A graph neural network that uses attention to dynamically weight neighbor node contributions.
A Graph Attention Network (GAT) is a type of graph neural network (GNN) that incorporates attention mechanisms to learn how much importance each neighboring node should receive when aggregating information. Rather than treating all neighbors equally—as simpler GNN variants do—GATs compute learned attention coefficients for each edge, allowing the model to focus on the most relevant connections for a given task. This makes GATs particularly well-suited to graphs where node relationships vary significantly in importance, such as social networks, citation graphs, and molecular structures.
The core mechanism works by having each node compute a compatibility score between its own feature vector and those of its neighbors, typically using a small learnable neural network. These scores are normalized via softmax to produce attention weights, which then determine how neighbor features are combined into an updated node representation. GATs also support multi-head attention—running several independent attention functions in parallel and concatenating or averaging their outputs—which stabilizes training and allows the model to capture diverse relational patterns simultaneously.
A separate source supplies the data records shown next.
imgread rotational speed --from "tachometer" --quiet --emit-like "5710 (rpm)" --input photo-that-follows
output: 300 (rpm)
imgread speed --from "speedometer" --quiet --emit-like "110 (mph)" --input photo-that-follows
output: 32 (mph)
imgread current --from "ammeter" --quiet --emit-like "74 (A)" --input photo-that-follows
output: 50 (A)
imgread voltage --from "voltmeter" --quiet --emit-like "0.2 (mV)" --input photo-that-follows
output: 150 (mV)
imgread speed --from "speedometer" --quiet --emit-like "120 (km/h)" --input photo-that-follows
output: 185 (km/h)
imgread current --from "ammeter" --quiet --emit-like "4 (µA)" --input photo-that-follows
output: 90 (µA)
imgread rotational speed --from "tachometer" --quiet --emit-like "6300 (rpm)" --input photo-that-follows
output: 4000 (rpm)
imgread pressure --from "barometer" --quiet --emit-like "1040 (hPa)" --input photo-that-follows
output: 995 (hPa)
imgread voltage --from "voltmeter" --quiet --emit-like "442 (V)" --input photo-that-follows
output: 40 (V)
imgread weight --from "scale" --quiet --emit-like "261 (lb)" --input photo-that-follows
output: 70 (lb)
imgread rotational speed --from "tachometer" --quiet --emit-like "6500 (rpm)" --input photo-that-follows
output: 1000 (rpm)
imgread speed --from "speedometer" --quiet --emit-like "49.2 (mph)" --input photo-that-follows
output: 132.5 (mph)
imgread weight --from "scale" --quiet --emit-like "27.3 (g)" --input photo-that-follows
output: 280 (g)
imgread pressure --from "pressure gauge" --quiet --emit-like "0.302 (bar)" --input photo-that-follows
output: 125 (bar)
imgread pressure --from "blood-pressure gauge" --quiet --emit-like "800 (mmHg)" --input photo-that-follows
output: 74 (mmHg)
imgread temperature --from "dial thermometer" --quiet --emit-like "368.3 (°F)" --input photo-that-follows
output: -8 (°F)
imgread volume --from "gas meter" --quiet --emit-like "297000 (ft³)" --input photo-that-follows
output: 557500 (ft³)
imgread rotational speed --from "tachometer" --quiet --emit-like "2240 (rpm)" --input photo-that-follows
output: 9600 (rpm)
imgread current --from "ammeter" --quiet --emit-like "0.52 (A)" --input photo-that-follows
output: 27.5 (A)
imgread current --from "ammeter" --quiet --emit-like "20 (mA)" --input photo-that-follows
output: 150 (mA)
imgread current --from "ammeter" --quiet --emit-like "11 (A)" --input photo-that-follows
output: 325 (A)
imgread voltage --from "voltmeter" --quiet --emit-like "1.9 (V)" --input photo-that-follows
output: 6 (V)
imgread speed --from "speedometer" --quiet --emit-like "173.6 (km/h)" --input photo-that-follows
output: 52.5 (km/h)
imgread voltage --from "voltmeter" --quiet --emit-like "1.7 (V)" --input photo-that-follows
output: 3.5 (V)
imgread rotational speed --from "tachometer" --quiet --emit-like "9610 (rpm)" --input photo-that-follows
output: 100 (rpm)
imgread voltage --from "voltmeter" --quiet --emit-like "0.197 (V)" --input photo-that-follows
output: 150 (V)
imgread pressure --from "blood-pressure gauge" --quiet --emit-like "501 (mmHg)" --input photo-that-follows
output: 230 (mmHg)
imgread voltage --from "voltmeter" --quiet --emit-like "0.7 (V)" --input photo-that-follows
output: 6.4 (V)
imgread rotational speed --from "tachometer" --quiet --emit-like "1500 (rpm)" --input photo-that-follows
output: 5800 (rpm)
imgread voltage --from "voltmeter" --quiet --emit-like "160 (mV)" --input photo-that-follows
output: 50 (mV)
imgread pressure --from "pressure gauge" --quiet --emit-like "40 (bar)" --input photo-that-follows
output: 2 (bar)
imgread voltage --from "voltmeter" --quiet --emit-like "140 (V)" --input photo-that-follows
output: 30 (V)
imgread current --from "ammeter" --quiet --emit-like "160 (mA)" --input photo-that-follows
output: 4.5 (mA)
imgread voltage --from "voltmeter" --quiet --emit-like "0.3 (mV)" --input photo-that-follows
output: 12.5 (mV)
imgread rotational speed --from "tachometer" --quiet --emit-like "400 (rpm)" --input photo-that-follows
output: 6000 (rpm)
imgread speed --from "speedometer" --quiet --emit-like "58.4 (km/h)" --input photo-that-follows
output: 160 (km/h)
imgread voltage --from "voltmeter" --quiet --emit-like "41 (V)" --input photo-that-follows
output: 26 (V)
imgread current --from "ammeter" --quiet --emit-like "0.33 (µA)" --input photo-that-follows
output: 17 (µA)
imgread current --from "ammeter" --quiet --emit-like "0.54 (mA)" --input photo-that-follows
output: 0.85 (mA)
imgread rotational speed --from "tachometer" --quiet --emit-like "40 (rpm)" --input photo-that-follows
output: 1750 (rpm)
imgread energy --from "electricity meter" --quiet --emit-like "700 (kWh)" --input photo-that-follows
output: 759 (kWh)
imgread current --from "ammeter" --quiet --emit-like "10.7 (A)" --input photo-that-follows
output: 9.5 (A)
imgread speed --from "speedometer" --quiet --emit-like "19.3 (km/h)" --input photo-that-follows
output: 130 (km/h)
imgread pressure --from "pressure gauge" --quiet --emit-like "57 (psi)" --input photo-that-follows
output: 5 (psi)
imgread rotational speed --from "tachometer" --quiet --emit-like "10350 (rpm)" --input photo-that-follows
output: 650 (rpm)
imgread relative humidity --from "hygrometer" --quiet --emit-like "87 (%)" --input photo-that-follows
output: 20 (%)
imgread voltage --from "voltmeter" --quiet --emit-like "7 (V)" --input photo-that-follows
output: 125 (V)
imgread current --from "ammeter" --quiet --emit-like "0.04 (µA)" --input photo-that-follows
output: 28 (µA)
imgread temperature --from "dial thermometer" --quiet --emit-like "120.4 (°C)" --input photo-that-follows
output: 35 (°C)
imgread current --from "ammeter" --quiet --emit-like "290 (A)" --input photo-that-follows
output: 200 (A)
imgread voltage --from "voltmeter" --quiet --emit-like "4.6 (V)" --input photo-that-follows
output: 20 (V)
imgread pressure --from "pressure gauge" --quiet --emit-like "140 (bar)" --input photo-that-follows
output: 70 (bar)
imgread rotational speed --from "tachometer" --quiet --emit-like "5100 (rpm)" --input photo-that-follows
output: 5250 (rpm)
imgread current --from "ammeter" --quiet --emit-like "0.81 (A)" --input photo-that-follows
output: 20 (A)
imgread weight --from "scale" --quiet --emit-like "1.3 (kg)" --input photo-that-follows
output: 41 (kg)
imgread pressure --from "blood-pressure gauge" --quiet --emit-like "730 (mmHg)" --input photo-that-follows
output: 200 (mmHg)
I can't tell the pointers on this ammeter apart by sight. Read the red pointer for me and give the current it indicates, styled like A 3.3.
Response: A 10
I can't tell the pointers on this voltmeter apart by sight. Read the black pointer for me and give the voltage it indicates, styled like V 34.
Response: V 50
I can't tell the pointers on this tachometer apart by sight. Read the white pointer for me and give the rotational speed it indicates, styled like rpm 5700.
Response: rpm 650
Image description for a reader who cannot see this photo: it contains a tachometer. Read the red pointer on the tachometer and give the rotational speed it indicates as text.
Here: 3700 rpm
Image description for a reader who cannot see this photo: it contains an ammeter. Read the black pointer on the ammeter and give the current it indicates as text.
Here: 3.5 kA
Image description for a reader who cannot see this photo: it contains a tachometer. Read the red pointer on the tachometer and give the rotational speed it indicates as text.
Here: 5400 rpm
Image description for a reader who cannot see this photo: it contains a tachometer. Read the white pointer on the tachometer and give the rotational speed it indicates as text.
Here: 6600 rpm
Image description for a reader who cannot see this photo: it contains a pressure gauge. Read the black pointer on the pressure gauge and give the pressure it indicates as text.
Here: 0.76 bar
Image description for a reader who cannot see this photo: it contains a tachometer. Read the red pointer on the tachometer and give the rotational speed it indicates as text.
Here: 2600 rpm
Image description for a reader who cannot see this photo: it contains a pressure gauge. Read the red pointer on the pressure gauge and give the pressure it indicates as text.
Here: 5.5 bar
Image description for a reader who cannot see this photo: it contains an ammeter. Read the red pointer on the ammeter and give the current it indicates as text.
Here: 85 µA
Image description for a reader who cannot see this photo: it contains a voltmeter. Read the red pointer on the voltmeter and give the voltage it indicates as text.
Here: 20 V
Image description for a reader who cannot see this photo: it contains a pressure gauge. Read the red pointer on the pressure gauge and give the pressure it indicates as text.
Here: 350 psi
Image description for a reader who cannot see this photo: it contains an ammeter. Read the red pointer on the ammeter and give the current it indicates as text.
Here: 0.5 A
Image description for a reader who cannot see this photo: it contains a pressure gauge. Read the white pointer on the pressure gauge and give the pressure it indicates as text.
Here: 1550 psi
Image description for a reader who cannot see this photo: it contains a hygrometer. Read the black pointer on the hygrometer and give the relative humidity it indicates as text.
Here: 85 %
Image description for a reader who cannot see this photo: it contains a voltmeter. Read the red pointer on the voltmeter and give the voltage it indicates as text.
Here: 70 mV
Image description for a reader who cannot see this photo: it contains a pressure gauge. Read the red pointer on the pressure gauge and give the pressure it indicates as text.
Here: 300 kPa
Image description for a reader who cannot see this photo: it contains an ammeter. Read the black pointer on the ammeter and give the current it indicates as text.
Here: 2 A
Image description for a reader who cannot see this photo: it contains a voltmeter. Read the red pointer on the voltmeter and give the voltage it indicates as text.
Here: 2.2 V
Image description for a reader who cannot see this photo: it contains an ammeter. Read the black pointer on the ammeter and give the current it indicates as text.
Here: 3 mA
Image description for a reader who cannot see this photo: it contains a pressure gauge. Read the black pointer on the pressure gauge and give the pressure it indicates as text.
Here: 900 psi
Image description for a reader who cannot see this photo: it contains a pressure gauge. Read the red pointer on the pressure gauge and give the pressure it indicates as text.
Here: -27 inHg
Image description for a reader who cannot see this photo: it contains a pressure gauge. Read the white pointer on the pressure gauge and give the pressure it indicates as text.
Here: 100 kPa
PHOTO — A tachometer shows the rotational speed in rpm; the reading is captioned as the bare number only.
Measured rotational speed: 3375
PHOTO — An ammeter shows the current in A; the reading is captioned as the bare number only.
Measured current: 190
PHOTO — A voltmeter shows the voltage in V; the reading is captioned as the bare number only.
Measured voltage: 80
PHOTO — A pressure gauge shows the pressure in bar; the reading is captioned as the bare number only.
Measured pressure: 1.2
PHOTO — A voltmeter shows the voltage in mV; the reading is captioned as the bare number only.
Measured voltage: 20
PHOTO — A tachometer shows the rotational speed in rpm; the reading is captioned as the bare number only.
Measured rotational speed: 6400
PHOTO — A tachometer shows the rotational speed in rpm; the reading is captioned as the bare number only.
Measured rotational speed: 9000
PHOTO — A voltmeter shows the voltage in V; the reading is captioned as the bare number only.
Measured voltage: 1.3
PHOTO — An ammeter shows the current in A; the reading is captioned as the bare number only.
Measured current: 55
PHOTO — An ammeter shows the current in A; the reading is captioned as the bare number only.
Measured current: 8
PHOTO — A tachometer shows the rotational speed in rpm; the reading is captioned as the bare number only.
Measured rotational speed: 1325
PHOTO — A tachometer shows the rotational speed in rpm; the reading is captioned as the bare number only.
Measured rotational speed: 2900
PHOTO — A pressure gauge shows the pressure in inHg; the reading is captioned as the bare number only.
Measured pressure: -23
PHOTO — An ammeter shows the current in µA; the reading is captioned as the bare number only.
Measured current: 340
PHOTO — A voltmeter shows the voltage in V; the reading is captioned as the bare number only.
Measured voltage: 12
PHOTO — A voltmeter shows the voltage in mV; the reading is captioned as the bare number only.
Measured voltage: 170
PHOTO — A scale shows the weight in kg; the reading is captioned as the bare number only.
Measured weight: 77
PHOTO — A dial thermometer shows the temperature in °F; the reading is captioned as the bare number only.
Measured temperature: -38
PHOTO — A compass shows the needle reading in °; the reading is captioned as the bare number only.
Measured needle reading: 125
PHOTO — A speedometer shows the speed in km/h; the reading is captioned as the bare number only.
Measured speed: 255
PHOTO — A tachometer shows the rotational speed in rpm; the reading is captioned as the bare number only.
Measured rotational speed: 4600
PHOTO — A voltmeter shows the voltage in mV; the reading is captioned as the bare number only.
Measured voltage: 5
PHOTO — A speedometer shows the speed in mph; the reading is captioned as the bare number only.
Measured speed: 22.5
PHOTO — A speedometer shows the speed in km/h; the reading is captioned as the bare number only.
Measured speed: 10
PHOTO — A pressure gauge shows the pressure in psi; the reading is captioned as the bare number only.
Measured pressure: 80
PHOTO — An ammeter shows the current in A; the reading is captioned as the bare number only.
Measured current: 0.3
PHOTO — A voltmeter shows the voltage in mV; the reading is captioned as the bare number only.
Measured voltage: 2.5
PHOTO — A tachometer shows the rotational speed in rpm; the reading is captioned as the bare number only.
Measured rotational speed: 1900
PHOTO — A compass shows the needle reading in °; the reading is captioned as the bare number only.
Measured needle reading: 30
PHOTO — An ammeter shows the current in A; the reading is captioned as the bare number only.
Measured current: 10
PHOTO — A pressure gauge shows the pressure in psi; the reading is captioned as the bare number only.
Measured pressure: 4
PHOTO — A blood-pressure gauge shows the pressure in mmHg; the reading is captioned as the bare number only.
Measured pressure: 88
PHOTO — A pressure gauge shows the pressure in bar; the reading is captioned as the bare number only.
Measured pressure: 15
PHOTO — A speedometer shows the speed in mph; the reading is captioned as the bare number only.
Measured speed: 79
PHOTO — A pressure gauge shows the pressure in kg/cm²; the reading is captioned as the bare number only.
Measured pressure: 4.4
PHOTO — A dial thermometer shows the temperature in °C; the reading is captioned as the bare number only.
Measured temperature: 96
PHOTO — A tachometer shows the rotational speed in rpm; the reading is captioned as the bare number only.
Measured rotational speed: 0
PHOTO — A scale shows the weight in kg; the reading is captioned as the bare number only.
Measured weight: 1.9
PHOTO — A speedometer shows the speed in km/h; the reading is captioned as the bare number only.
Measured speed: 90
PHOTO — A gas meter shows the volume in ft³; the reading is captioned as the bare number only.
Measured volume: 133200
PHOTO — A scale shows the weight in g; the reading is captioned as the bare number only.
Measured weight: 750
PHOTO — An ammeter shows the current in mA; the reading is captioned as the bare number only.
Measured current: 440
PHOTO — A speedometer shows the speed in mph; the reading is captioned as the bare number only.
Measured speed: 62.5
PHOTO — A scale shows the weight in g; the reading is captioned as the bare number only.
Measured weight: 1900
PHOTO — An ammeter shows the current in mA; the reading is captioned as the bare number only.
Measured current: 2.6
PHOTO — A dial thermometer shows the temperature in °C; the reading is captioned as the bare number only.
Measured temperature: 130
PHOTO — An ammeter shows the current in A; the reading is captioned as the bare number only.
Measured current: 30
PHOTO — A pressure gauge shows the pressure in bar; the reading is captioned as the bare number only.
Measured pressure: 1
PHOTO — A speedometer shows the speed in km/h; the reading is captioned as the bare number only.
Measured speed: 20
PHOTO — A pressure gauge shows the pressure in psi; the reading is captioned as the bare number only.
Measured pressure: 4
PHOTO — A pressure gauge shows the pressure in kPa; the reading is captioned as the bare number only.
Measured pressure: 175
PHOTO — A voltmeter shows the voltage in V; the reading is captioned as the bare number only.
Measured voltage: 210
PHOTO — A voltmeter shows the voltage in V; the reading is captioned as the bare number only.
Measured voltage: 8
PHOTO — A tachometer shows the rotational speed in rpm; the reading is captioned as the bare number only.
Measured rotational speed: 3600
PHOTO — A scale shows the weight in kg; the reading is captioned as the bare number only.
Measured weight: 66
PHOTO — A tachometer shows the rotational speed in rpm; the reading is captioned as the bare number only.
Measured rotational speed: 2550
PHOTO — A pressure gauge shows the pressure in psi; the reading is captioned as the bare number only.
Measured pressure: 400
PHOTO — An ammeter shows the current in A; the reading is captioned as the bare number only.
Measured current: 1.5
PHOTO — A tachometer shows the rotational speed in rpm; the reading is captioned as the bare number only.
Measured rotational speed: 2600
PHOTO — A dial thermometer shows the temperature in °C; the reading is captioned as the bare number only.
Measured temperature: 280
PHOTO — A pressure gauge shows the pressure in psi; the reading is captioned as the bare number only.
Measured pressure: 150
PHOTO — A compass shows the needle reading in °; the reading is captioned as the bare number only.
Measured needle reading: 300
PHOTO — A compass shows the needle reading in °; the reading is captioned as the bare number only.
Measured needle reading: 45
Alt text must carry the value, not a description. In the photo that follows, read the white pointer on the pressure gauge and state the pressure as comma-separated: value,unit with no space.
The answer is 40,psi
GATs handle several practical challenges that earlier graph convolutional approaches struggled with. Because attention weights are computed locally from node features rather than from fixed graph structure, GATs generalize naturally to unseen nodes and graphs during inference, making them effective for inductive learning tasks. They also adapt gracefully to nodes with varying numbers of neighbors, since the softmax normalization accounts for degree differences without requiring explicit normalization of the adjacency matrix.
In practice, GATs have demonstrated strong performance on node classification benchmarks such as Cora, Citeseer, and PPI, and have been extended to link prediction and graph-level classification tasks. Their interpretability is a notable advantage: the learned attention weights can be inspected to understand which edges the model considers most informative, offering a degree of transparency uncommon in many deep learning architectures. Since their introduction, GATs have become a foundational building block in graph-based deep learning research and applications.